[Working data]
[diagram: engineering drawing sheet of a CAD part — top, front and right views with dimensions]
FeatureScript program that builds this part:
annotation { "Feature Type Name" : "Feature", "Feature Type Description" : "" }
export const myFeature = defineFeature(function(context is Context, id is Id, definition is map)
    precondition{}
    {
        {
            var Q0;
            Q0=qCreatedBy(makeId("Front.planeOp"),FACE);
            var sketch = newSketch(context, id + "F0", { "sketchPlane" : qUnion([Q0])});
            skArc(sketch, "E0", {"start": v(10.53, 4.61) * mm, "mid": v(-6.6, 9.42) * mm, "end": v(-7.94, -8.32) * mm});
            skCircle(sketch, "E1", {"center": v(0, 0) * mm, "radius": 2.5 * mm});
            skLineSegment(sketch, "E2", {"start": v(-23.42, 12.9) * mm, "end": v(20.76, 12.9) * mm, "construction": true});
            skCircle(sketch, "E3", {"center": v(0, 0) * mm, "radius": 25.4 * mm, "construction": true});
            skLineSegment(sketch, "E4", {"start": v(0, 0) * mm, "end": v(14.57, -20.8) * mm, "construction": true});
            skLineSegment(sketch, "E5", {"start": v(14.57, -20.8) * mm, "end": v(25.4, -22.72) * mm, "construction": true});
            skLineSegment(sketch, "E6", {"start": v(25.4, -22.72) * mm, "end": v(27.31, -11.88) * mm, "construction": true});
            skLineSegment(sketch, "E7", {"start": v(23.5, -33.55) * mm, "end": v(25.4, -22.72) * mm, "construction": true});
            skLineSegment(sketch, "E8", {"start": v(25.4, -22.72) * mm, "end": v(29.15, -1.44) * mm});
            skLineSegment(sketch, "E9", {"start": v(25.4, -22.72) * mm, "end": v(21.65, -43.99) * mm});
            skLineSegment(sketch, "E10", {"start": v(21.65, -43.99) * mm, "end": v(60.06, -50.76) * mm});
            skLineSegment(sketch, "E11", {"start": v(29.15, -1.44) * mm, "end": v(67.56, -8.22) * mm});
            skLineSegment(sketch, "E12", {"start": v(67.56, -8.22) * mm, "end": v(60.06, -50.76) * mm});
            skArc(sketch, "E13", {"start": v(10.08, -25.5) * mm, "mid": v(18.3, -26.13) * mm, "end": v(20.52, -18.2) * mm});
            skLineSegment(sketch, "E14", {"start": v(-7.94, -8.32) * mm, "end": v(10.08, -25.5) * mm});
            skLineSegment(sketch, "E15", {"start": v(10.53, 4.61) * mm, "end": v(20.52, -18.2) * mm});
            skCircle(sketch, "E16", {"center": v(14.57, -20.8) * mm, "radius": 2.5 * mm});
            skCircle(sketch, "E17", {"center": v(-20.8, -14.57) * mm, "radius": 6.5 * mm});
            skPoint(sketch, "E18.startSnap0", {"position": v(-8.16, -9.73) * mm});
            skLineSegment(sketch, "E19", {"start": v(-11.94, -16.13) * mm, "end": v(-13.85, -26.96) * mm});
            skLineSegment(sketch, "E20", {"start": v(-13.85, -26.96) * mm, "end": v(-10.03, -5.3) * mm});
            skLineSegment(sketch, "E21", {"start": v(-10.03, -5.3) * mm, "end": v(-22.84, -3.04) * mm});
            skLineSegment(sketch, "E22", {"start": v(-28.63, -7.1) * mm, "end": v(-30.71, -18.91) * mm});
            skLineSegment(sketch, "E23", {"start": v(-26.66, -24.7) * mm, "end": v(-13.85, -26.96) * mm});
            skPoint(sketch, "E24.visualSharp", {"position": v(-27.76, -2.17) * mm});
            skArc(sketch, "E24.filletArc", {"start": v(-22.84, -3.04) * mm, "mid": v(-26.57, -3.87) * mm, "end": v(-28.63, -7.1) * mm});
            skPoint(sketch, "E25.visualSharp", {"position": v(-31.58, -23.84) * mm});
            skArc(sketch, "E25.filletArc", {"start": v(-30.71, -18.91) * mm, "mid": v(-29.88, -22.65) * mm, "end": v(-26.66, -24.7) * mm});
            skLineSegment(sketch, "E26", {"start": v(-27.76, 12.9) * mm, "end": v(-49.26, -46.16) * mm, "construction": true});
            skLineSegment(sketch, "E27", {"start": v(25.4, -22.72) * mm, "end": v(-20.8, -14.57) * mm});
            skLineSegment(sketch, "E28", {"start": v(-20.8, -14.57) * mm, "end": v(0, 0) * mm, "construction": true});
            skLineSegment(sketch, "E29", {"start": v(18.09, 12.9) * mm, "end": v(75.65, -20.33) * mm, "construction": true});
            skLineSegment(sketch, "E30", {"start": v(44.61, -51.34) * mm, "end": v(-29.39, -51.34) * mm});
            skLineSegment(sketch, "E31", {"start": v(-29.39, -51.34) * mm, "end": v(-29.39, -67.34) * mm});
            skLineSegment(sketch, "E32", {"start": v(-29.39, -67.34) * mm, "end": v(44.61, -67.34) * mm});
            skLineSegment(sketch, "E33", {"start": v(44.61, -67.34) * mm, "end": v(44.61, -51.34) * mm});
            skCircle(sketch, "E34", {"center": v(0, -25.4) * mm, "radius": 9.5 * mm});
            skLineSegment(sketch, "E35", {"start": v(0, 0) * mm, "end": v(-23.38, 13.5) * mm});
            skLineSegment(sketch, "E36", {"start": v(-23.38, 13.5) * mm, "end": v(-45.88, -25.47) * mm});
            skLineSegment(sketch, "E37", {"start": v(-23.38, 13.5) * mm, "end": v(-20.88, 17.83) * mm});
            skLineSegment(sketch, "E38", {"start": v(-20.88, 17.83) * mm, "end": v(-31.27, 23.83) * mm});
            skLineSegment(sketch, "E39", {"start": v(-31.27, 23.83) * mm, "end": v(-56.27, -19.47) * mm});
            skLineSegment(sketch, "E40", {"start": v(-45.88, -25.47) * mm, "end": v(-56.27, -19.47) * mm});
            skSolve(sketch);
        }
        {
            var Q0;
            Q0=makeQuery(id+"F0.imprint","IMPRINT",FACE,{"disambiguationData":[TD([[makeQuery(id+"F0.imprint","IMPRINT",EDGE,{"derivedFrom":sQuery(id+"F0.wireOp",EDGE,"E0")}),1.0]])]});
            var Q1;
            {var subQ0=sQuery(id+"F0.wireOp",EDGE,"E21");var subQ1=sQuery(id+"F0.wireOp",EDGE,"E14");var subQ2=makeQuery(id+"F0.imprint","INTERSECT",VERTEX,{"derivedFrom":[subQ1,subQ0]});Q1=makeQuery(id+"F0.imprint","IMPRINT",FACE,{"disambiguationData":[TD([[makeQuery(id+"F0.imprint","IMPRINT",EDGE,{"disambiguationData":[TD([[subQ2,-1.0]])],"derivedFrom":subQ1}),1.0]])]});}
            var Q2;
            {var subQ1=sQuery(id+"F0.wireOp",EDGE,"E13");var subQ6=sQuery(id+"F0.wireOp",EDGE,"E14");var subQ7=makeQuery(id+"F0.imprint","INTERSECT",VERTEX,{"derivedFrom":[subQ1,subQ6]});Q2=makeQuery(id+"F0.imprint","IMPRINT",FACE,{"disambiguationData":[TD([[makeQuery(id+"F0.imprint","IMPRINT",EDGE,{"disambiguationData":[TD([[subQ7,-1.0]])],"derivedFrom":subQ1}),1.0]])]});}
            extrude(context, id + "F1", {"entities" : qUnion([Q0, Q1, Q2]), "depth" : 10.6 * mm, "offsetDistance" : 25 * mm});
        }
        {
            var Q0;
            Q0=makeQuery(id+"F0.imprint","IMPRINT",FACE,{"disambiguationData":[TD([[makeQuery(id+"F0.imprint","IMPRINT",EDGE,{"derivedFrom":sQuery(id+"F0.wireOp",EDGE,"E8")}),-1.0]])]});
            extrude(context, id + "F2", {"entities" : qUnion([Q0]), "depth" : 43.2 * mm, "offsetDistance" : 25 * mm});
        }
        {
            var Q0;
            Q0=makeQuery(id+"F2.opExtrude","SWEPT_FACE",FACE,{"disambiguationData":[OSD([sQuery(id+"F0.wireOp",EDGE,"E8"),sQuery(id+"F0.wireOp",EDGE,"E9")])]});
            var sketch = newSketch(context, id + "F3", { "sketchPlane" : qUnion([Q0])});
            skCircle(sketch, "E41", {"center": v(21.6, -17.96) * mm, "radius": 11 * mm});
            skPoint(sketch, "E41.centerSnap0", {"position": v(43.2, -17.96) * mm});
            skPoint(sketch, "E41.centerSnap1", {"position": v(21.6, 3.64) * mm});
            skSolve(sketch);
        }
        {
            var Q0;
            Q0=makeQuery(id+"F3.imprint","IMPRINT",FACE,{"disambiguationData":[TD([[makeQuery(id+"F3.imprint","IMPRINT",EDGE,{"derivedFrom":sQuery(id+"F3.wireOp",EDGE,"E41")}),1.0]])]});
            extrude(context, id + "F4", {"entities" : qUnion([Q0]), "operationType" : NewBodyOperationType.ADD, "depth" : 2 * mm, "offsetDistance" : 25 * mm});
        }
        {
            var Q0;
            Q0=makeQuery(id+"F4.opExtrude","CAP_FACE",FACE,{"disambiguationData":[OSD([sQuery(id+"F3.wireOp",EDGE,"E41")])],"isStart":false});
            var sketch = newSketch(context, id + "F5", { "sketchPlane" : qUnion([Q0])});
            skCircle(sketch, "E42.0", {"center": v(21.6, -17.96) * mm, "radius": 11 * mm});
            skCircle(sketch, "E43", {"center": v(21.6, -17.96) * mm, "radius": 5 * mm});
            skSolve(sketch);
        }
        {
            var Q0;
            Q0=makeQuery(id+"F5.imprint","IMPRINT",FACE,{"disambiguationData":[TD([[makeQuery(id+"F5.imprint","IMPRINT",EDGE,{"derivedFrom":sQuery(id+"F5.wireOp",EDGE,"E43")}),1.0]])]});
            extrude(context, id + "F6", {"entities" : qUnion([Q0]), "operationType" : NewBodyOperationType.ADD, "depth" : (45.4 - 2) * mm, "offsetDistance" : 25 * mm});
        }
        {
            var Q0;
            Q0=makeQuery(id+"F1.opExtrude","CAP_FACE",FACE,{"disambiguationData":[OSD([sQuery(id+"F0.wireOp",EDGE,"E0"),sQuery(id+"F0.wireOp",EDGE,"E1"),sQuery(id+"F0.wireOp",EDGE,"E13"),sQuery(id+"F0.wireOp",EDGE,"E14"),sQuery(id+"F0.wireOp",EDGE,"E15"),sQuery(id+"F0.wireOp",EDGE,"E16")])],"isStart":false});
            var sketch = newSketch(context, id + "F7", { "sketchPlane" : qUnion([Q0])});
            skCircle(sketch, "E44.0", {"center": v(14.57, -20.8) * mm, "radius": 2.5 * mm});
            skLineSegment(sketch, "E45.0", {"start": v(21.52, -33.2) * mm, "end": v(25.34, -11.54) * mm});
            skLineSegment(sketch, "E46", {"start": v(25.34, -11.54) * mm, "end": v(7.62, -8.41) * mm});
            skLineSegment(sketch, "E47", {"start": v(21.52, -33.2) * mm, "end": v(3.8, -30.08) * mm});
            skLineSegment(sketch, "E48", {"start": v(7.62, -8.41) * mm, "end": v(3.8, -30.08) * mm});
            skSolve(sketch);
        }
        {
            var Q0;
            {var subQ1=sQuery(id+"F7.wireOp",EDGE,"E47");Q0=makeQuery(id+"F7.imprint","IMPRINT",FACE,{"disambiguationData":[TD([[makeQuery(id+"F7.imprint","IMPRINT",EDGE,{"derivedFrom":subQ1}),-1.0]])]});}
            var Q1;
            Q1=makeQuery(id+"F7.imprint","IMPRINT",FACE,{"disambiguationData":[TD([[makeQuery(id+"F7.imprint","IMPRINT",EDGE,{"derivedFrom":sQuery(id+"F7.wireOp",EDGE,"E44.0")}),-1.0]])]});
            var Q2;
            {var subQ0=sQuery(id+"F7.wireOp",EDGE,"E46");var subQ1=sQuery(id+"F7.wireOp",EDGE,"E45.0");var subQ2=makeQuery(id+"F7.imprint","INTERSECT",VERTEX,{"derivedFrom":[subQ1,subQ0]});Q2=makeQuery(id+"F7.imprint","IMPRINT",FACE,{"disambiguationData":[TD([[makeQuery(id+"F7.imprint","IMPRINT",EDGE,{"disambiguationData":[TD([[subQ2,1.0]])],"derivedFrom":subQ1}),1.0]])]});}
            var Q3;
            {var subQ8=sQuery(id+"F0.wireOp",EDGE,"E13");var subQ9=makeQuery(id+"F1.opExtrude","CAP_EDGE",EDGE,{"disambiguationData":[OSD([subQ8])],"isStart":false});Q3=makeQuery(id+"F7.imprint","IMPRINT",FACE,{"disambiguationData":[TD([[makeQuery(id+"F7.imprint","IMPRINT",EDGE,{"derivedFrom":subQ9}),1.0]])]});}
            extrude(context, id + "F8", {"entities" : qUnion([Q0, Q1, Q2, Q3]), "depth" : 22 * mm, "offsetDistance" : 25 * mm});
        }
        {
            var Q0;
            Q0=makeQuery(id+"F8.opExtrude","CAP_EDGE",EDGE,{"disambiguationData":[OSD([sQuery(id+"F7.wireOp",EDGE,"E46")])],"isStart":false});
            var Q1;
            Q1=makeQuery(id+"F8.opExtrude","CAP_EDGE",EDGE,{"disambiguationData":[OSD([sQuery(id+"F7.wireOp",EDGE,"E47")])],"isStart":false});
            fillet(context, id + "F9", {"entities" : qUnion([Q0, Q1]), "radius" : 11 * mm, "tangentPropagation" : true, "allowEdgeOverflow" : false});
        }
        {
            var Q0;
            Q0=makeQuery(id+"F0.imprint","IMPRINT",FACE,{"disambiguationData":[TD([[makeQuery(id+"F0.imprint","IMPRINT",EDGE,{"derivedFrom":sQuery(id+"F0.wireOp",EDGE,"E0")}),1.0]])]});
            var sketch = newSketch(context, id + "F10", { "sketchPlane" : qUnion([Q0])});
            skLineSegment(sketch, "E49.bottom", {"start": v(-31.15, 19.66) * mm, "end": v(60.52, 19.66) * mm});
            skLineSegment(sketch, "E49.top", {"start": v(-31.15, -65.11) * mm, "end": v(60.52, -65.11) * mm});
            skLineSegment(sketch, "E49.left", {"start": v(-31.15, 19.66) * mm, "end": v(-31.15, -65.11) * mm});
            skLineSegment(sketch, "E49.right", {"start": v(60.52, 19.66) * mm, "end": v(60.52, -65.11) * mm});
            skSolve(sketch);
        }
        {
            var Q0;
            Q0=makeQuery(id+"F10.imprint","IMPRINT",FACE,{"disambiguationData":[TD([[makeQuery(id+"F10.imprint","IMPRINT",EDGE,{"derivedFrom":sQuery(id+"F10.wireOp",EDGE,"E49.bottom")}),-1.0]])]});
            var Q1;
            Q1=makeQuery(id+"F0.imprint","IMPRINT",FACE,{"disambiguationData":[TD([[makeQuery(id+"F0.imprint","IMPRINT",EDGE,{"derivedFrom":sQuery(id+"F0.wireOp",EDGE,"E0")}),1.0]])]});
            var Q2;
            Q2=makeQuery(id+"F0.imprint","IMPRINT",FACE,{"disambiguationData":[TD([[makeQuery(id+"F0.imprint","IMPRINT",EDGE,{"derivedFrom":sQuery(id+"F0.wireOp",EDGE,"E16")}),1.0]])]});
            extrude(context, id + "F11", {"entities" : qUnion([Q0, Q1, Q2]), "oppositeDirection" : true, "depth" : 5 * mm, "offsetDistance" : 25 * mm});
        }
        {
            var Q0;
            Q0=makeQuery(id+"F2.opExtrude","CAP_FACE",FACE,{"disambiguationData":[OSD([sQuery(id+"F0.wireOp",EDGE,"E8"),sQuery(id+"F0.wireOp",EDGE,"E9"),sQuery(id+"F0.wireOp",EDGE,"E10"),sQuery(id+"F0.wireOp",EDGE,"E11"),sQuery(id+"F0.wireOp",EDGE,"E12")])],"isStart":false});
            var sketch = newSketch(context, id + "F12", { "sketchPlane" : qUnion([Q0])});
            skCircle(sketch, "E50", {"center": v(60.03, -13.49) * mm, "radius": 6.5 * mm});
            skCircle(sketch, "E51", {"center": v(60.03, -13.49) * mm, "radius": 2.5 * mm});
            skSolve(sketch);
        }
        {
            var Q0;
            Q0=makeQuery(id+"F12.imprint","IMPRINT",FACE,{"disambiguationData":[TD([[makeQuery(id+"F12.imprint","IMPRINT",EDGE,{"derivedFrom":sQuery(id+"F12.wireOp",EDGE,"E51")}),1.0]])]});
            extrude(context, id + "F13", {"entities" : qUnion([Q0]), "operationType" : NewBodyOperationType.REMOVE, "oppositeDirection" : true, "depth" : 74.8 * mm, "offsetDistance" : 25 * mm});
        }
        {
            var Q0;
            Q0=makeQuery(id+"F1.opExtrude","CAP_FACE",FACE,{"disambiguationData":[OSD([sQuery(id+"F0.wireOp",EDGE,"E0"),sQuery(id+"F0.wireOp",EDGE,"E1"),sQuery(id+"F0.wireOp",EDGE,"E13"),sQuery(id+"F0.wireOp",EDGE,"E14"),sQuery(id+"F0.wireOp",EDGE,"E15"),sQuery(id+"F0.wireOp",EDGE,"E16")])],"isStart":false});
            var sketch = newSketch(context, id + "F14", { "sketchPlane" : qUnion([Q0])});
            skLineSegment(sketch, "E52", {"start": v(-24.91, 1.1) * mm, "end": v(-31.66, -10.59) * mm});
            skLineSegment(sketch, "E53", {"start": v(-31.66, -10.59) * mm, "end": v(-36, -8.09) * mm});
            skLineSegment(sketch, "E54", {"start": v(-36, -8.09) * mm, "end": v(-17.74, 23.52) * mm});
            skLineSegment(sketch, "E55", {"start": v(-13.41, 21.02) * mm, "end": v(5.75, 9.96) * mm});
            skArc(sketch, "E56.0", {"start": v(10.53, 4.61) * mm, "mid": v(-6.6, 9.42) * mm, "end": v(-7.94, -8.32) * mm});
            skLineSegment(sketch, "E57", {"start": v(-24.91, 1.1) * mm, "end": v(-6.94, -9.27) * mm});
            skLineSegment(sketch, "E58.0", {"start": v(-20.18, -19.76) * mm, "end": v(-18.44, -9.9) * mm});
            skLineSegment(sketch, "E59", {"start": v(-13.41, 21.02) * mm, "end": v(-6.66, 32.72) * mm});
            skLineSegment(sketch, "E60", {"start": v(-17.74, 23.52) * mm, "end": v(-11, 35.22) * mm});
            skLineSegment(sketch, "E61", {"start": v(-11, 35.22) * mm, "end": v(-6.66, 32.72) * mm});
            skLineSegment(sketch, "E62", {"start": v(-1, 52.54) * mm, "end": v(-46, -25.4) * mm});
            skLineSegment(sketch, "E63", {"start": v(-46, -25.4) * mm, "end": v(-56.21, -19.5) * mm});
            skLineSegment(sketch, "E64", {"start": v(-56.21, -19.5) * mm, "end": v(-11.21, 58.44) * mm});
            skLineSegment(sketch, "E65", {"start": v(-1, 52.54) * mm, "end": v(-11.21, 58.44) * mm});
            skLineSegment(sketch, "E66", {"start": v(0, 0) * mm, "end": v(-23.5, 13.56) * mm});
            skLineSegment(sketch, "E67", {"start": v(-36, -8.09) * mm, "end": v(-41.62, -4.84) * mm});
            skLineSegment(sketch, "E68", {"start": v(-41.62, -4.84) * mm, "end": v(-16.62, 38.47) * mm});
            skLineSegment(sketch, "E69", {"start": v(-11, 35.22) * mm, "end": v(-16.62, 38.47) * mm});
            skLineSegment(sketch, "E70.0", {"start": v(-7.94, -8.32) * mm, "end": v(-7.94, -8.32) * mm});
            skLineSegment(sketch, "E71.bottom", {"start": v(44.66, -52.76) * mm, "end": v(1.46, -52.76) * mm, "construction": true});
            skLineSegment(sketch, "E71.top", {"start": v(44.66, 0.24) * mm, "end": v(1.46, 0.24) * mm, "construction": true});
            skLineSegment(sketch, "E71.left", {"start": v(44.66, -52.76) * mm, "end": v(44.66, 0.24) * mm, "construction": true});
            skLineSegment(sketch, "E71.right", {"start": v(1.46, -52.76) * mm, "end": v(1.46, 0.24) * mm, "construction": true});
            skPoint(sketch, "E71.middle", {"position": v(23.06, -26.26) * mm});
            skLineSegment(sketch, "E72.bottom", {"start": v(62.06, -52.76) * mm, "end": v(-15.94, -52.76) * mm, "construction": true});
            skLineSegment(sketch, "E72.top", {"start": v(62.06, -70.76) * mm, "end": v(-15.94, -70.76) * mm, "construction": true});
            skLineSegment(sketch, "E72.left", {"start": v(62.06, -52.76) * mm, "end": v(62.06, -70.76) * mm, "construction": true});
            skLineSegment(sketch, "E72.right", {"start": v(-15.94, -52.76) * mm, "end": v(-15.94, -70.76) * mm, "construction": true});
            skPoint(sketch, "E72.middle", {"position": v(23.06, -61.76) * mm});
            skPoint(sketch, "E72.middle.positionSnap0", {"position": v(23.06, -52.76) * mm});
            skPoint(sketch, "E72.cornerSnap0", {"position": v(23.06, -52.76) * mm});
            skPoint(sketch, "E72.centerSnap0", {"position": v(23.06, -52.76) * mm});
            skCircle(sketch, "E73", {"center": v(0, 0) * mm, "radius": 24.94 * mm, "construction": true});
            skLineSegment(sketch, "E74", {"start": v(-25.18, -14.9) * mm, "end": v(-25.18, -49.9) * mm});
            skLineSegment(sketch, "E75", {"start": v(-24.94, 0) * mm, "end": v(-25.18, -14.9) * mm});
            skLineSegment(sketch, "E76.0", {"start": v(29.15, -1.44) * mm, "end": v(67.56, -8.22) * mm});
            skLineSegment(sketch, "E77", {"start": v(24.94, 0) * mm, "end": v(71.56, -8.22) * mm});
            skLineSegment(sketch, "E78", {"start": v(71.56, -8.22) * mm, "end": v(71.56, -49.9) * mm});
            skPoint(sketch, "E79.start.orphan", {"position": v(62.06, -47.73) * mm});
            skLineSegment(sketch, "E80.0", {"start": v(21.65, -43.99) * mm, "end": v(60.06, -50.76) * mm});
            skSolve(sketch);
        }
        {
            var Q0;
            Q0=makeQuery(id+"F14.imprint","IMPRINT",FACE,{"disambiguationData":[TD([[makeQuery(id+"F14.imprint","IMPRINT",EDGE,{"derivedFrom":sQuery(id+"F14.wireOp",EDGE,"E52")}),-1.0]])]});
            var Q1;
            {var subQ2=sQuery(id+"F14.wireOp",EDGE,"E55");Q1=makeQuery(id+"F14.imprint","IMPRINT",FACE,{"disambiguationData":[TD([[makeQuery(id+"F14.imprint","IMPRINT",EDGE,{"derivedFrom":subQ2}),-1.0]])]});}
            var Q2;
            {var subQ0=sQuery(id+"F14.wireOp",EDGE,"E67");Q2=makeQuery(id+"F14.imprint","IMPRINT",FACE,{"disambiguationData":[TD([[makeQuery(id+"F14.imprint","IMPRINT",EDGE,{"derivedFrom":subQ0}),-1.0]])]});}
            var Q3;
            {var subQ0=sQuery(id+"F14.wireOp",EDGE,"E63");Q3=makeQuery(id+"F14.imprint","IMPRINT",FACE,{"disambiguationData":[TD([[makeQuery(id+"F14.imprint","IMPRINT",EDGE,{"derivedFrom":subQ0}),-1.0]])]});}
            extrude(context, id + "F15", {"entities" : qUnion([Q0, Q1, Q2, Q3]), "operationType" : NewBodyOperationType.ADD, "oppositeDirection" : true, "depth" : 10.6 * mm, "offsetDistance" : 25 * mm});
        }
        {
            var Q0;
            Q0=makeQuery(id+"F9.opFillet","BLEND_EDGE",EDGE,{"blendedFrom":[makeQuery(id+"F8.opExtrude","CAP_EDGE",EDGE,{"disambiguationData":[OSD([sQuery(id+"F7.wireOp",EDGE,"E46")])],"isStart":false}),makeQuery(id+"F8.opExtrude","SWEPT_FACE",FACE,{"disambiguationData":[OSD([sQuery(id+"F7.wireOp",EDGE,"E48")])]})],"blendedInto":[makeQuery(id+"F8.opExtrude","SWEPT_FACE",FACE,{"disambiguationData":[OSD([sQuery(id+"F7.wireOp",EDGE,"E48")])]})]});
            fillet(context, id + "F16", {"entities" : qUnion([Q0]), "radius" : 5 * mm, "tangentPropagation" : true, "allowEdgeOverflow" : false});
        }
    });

[Written problem] Return every line of the records above that contains the string "tangentPropagation", matching case exactly.

[Written answer]
            fillet(context, id + "F9", {"entities" : qUnion([Q0, Q1]), "radius" : 11 * mm, "tangentPropagation" : true, "allowEdgeOverflow" : false});
            fillet(context, id + "F16", {"entities" : qUnion([Q0]), "radius" : 5 * mm, "tangentPropagation" : true, "allowEdgeOverflow" : false});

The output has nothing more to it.